━━ Extracted material ━━

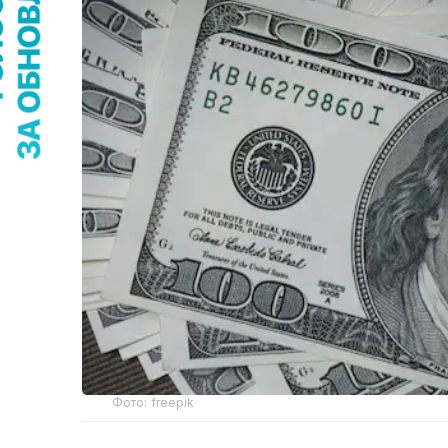
Фото: freepik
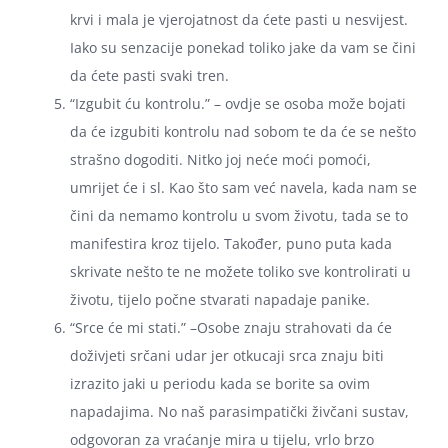
krvi i mala je vjerojatnost da ćete pasti u nesvijest.
Iako su senzacije ponekad toliko jake da vam se čini
da ćete pasti svaki tren.
“Izgubit ću kontrolu.” – ovdje se osoba može bojati
da će izgubiti kontrolu nad sobom te da će se nešto
strašno dogoditi. Nitko joj neće moći pomoći,
umrijet će i sl. Kao što sam već navela, kada nam se
čini da nemamo kontrolu u svom životu, tada se to
manifestira kroz tijelo. Također, puno puta kada
skrivate nešto te ne možete toliko sve kontrolirati u
životu, tijelo počne stvarati napadaje panike.
“Srce će mi stati.” –Osobe znaju strahovati da će
doživjeti srčani udar jer otkucaji srca znaju biti
izrazito jaki u periodu kada se borite sa ovim
napadajima. No naš parasimpatički živčani sustav,
odgovoran za vraćanje mira u tijelu, vrlo brzo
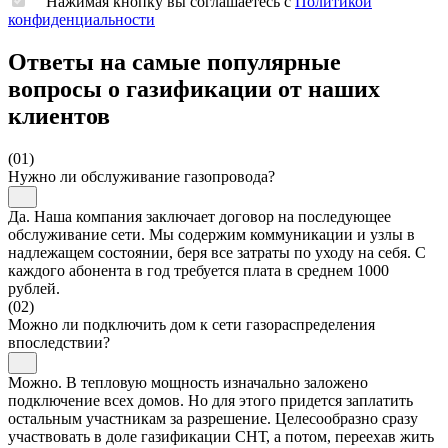
Нажимая кнопку вы соглашаетесь с
Политикой
конфиденциальности
Ответы на самые популярные
вопросы о газификации от наших
клиентов
(01)
Нужно ли обслуживание газопровода?
Да. Наша компания заключает договор на последующее
обслуживание сети. Мы содержим коммуникации и узлы в
надлежащем состоянии, беря все затраты по уходу на себя. С
каждого абонента в год требуется плата в среднем 1000
рублей.
(02)
Можно ли подключить дом к сети газораспределения
впоследствии?
Можно. В тепловую мощность изначально заложено
подключение всех домов. Но для этого придется заплатить
остальным участникам за разрешение. Целесообразно сразу
участвовать в доле газификации СНТ, а потом, переехав жить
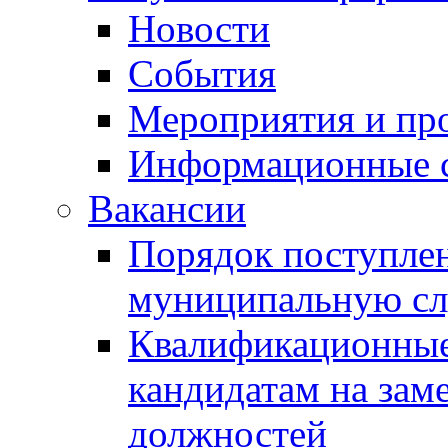
Новости
События
Мероприятия и пр
Информационные 
Вакансии
Порядок поступлен
муниципальную с
Квалификационные
кандидатам на зам
должностей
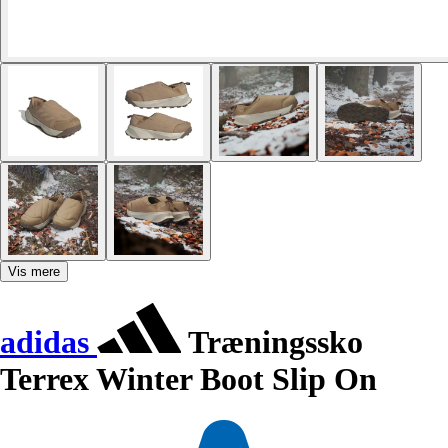
Vis mere
adidas
Træningssko
Terrex Winter Boot Slip On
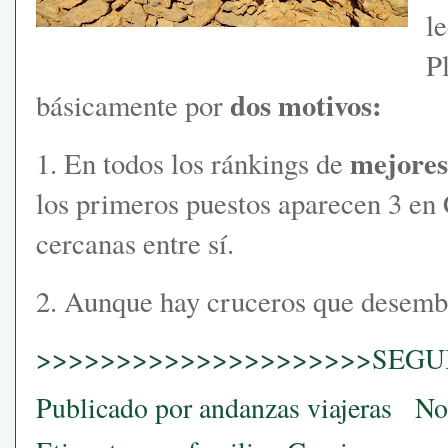
l
P
dos motivos:
básicamente por
mejores
1. En todos los ránkings de
los primeros puestos aparecen 3 en 
cercanas entre sí.
2. Aunque hay cruceros que desemb
>>>>>>>>>>>>>>>>>>>>>SEGUI
Publicado por
andanzas viajeras
No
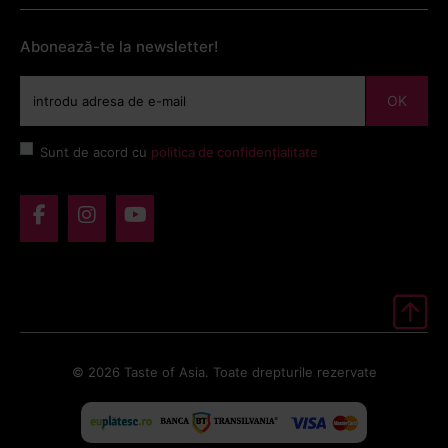
Abonează-te la newsletter!
OK
Sunt de acord cu
politica de confidențialitate
© 2026 Taste of Asia. Toate drepturile rezervate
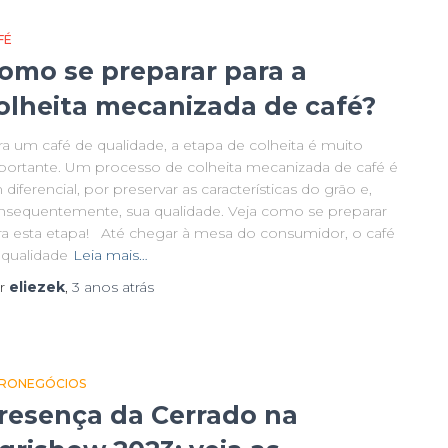
FÉ
omo se preparar para a
olheita mecanizada de café?
ra um café de qualidade, a etapa de colheita é muito
portante. Um processo de colheita mecanizada de café é
diferencial, por preservar as características do grão e,
nsequentemente, sua qualidade. Veja como se preparar
ra esta etapa! Até chegar à mesa do consumidor, o café
 qualidade
Leia mais…
r
eliezek
,
3 anos
atrás
RONEGÓCIOS
resença da Cerrado na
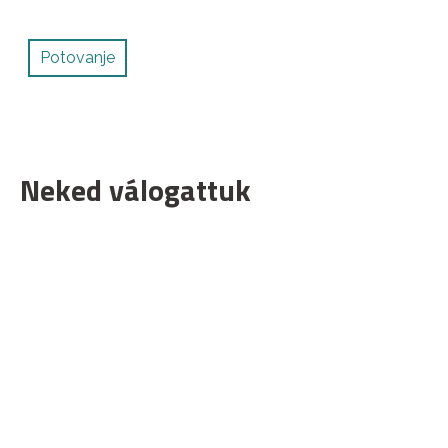
Potovanje
Neked válogattuk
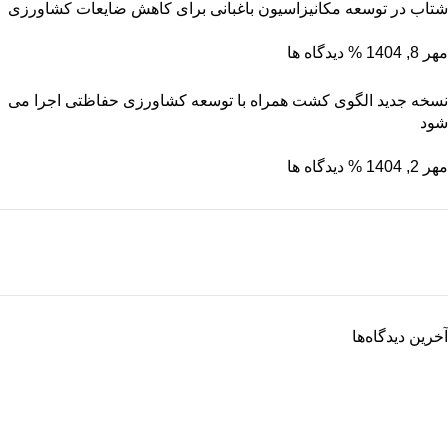
شتاب در توسعه مکانیزاسیون باغبانی برای کاهش ضایعات کشاورزی
مهر 8, 1404
% دیدگاه ها
نسخه جدید الگوی کشت همراه با توسعه کشاورزی حفاظتی اجرا می
شود
مهر 2, 1404
% دیدگاه ها
نگین سبز ساوه
ریشه رشد، برگِ اعتماد
آخرین دیدگاه‌ها
برو به فروشگاه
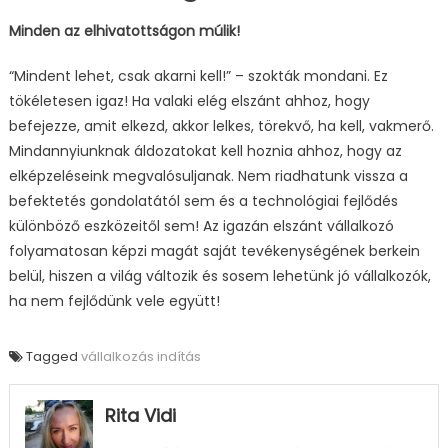
Minden az elhivatottságon múlik!
“Mindent lehet, csak akarni kell!” – szokták mondani. Ez
tökéletesen igaz! Ha valaki elég elszánt ahhoz, hogy
befejezze, amit elkezd, akkor lelkes, törekvő, ha kell, vakmerő.
Mindannyiunknak áldozatokat kell hoznia ahhoz, hogy az
elképzeléseink megvalósuljanak. Nem riadhatunk vissza a
befektetés gondolatától sem és a technológiai fejlődés
különböző eszközeitől sem! Az igazán elszánt vállalkozó
folyamatosan képzi magát saját tevékenységének berkein
belül, hiszen a világ változik és sosem lehetünk jó vállalkozók,
ha nem fejlődünk vele együtt!
Tagged
vállalkozás indítás
Rita Vidi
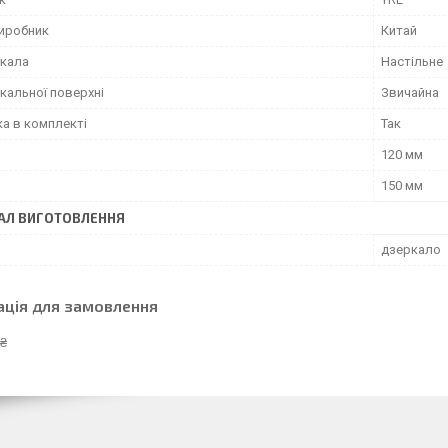
виробник
Китай
ркала
Настільне
кальної поверхні
Звичайна
ка в комплекті
Так
120 мм
150 мм
АЛ ВИГОТОВЛЕННЯ
дзеркало
ація для замовлення
 ₴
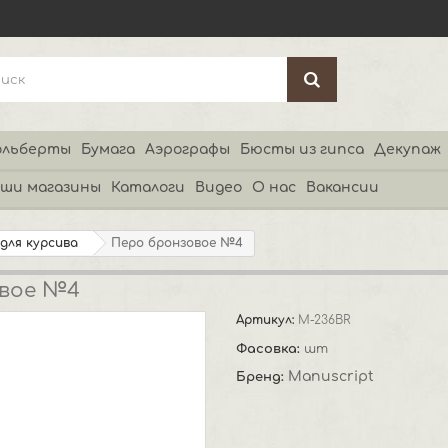
льберты
Бумага
Аэрографы
Бюсты из гипса
Декупаж
ши магазины
Каталоги
Видео
О нас
Вакансии
для курсива
Перо бронзовое №4
овое №4
Артикул:
M-236BR
Фасовка:
шт
Manuscript
Бренд:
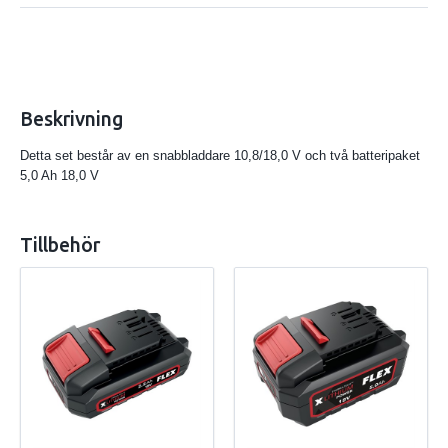
Beskrivning
Detta set består av en snabbladdare 10,8/18,0 V och två batteripaket
5,0 Ah 18,0 V
Tillbehör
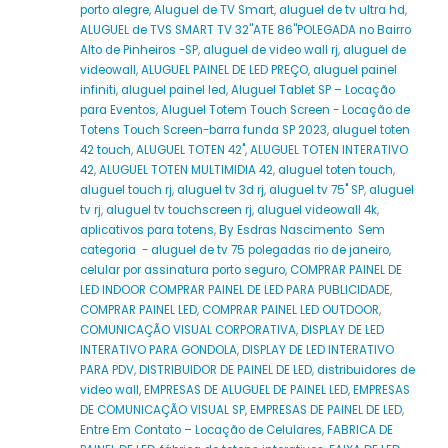
porto alegre
,
Aluguel de TV Smart
,
aluguel de tv ultra hd
,
ALUGUEL de TVS SMART TV 32''ATE 86''POLEGADA no Bairro‎
Alto de Pinheiros‎ -SP
,
aluguel de video wall rj
,
aluguel de
videowall
,
ALUGUEL PAINEL DE LED PREÇO
,
aluguel painel
infiniti
,
aluguel painel led
,
Aluguel Tablet SP – Locação
para Eventos
,
Aluguel Totem Touch Screen - Locação de
Totens Touch Screen-barra funda SP 2023
,
aluguel toten
42 touch
,
ALUGUEL TOTEN 42"
,
ALUGUEL TOTEN INTERATIVO
42
,
ALUGUEL TOTEN MULTIMIDIA 42
,
aluguel toten touch
,
aluguel touch rj
,
aluguel tv 3d rj
,
aluguel tv 75" SP
,
aluguel
tv rj
,
aluguel tv touchscreen rj
,
aluguel videowall 4k
,
aplicativos para totens
,
By Esdras Nascimento Sem
categoria - aluguel de tv 75 polegadas rio de janeiro
,
celular por assinatura porto seguro
,
COMPRAR PAINEL DE
LED INDOOR COMPRAR PAINEL DE LED PARA PUBLICIDADE
,
COMPRAR PAINEL LED
,
COMPRAR PAINEL LED OUTDOOR
,
COMUNICAÇÃO VISUAL CORPORATIVA
,
DISPLAY DE LED
INTERATIVO PARA GONDOLA
,
DISPLAY DE LED INTERATIVO
PARA PDV
,
DISTRIBUIDOR DE PAINEL DE LED
,
distribuidores de
video wall
,
EMPRESAS DE ALUGUEL DE PAINEL LED
,
EMPRESAS
DE COMUNICAÇÃO VISUAL SP
,
EMPRESAS DE PAINEL DE LED
,
Entre Em Contato – Locação de Celulares
,
FABRICA DE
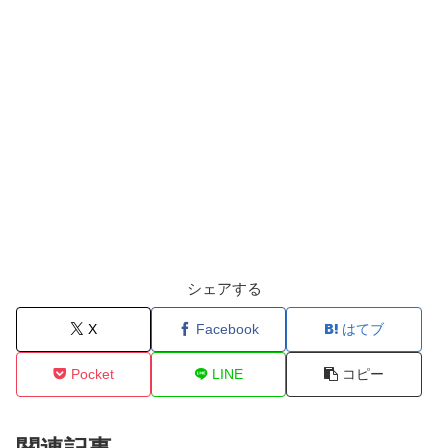
シェアする
X
Facebook
はてブ
Pocket
LINE
コピー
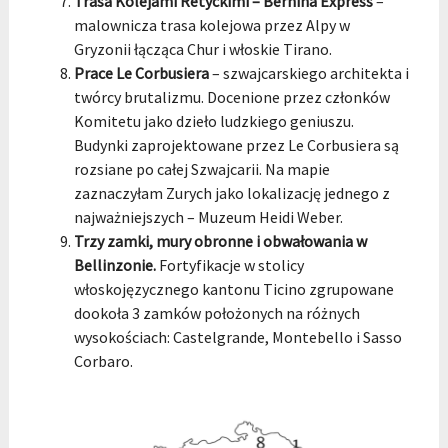
Trasa Kolejami Retyckimi – Bernina Express
–
malownicza trasa kolejowa przez Alpy w
Gryzonii łącząca Chur i włoskie Tirano.
Prace Le Corbusiera
– szwajcarskiego architekta i
twórcy brutalizmu. Docenione przez członków
Komitetu jako dzieło ludzkiego geniuszu.
Budynki zaprojektowane przez Le Corbusiera są
rozsiane po całej Szwajcarii. Na mapie
zaznaczyłam Zurych jako lokalizację jednego z
najważniejszych – Muzeum Heidi Weber.
Trzy zamki, mury obronne i obwałowania w
Bellinzonie.
Fortyfikacje w stolicy
włoskojęzycznego kantonu Ticino zgrupowane
dookoła 3 zamków położonych na różnych
wysokościach: Castelgrande, Montebello i Sasso
Corbaro.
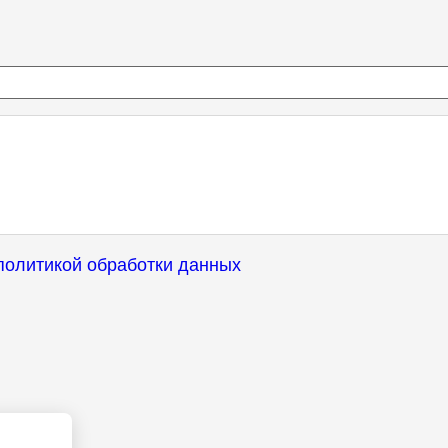
политикой обработки данных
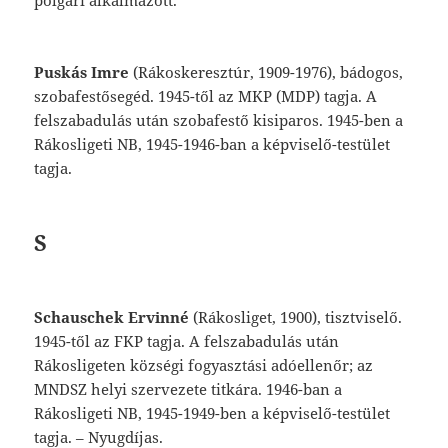
Puskás
Imre
(Rákoskeresztúr,
1909-1976),
bá
dogos,
szobafestősegéd.
1945-től
az
MKP
(MDP)
tagja.
A
felszabadulás
után
szoba
festő
kisiparos.
1945-ben
a
Rákosligeti
NB,
1945-1946-ban
a
képviselő-testület
tagja.
S
Schauschek
Ervinné
(
Rákosliget
,
1900),
tiszt
viselő.
1945-től
az
FKP
tagja.
A
felszabadu
lás
után
Rákosligeten
községi
fogyasztási
adó
ellenőr;
az
MNDSZ
helyi
szervezete
titkára.
1946-ban
a
Rákosligeti
NB,
1945-1949-ben
a
képviselő-testület
tagja.
–
Nyugdíjas.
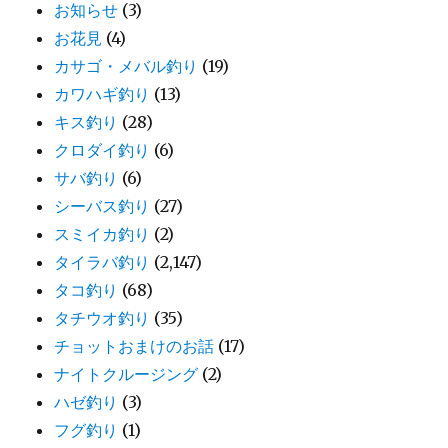
お知らせ
(3)
お花見
(4)
カサゴ・メバル釣り
(19)
カワハギ釣り
(13)
キス釣り
(28)
クロダイ釣り
(6)
サバ釣り
(6)
シーバス釣り
(27)
スミイカ釣り
(2)
タイラバ釣り
(2,147)
タコ釣り
(68)
タチウオ釣り
(35)
チョットおまけのお話
(17)
ナイトクルージング
(2)
ハゼ釣り
(3)
フグ釣り
(1)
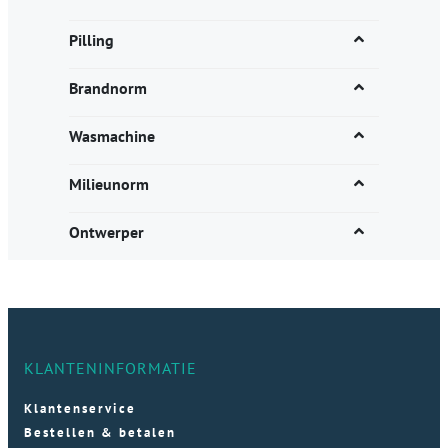
Pilling
Brandnorm
Wasmachine
Milieunorm
Ontwerper
KLANTENINFORMATIE
Klantenservice
Bestellen & betalen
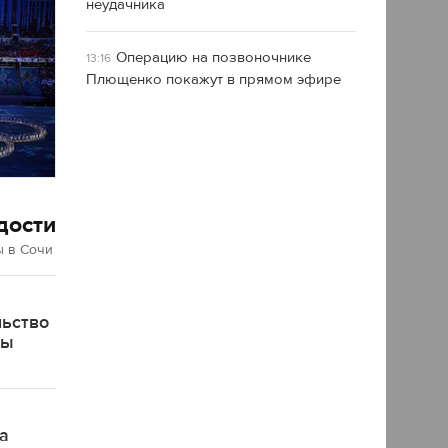
неудачника
Операцию на позвоночнике
13:16
Плющенко покажут в прямом эфире
дости
 в Сочи
льство
ды
а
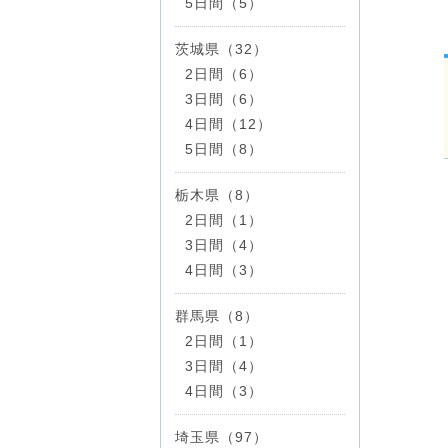
5日間（5）
茨城県（32）
2日間（6）
3日間（6）
4日間（12）
5日間（8）
栃木県（8）
2日間（1）
3日間（4）
4日間（3）
群馬県（8）
2日間（1）
3日間（4）
4日間（3）
埼玉県（97）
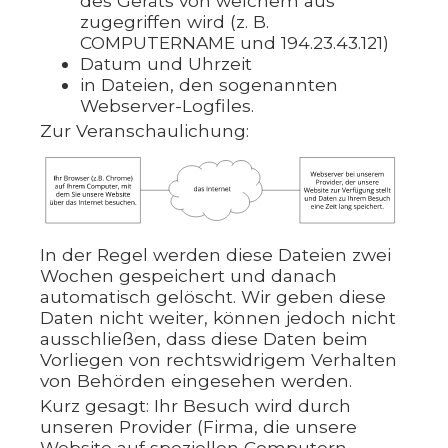
des Geräts von welchem aus
zugegriffen wird (z. B.
COMPUTERNAME und 194.23.43.121)
Datum und Uhrzeit
in Dateien, den sogenannten
Webserver-Logfiles.
Zur Veranschaulichung:
In der Regel werden diese Dateien zwei
Wochen gespeichert und danach
automatisch gelöscht. Wir geben diese
Daten nicht weiter, können jedoch nicht
ausschließen, dass diese Daten beim
Vorliegen von rechtswidrigem Verhalten
von Behörden eingesehen werden.
Kurz gesagt: Ihr Besuch wird durch
unseren Provider (Firma, die unsere
Website auf speziellen Computern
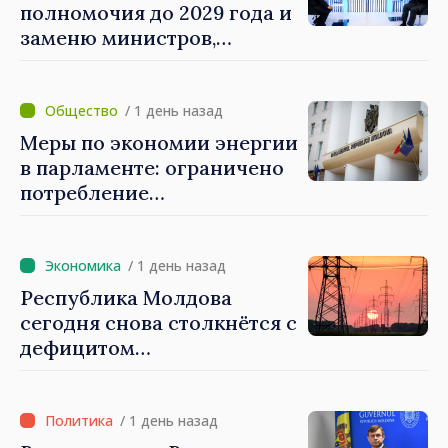
полномочия до 2029 года и
заменю министров,
которые не показывают
результатов», — заявил
премьер-министр Василе
/ 1 день назад
Тофан
Меры по экономии энергии
в парламенте: ограничено
потребление
электроэнергии и горячей
воды
/ 1 день назад
Республика Молдова
сегодня снова столкнётся с
дефицитом
электроэнергии
/ 1 день назад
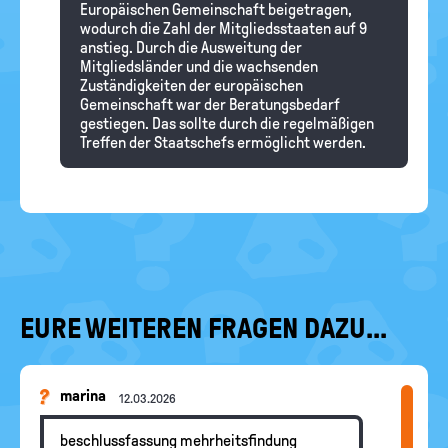
Europäischen Gemeinschaft beigetragen,
wodurch die Zahl der Mitgliedsstaaten auf 9
anstieg. Durch die Ausweitung der
Mitgliedsländer und die wachsenden
Zuständigkeiten der europäischen
Gemeinschaft war der Beratungsbedarf
gestiegen. Das sollte durch die regelmäßigen
Treffen der Staatschefs ermöglicht werden.
EURE WEITEREN FRAGEN DAZU...
marina
12.03.2026
beschlussfassung mehrheitsfindung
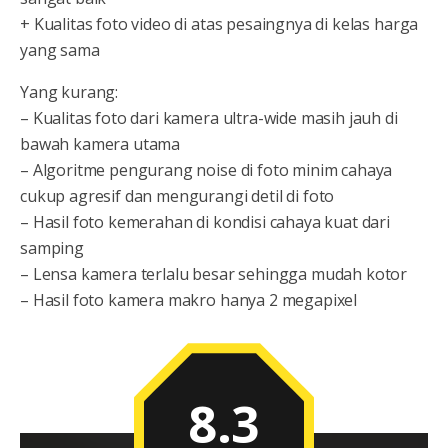
+ Kualitas foto video di atas pesaingnya di kelas harga
yang sama
Yang kurang:
– Kualitas foto dari kamera ultra-wide masih jauh di
bawah kamera utama
– Algoritme pengurang noise di foto minim cahaya
cukup agresif dan mengurangi detil di foto
– Hasil foto kemerahan di kondisi cahaya kuat dari
samping
– Lensa kamera terlalu besar sehingga mudah kotor
– Hasil foto kamera makro hanya 2 megapixel
8.3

━━━

[What you have to do] Please copy out each line of the material that contains the string "Locação".

[Exercise response]
Aluguel Tablet SP – Locação
Aluguel Totem Touch Screen - Locação de
Entre Em Contato – Locação de Celulares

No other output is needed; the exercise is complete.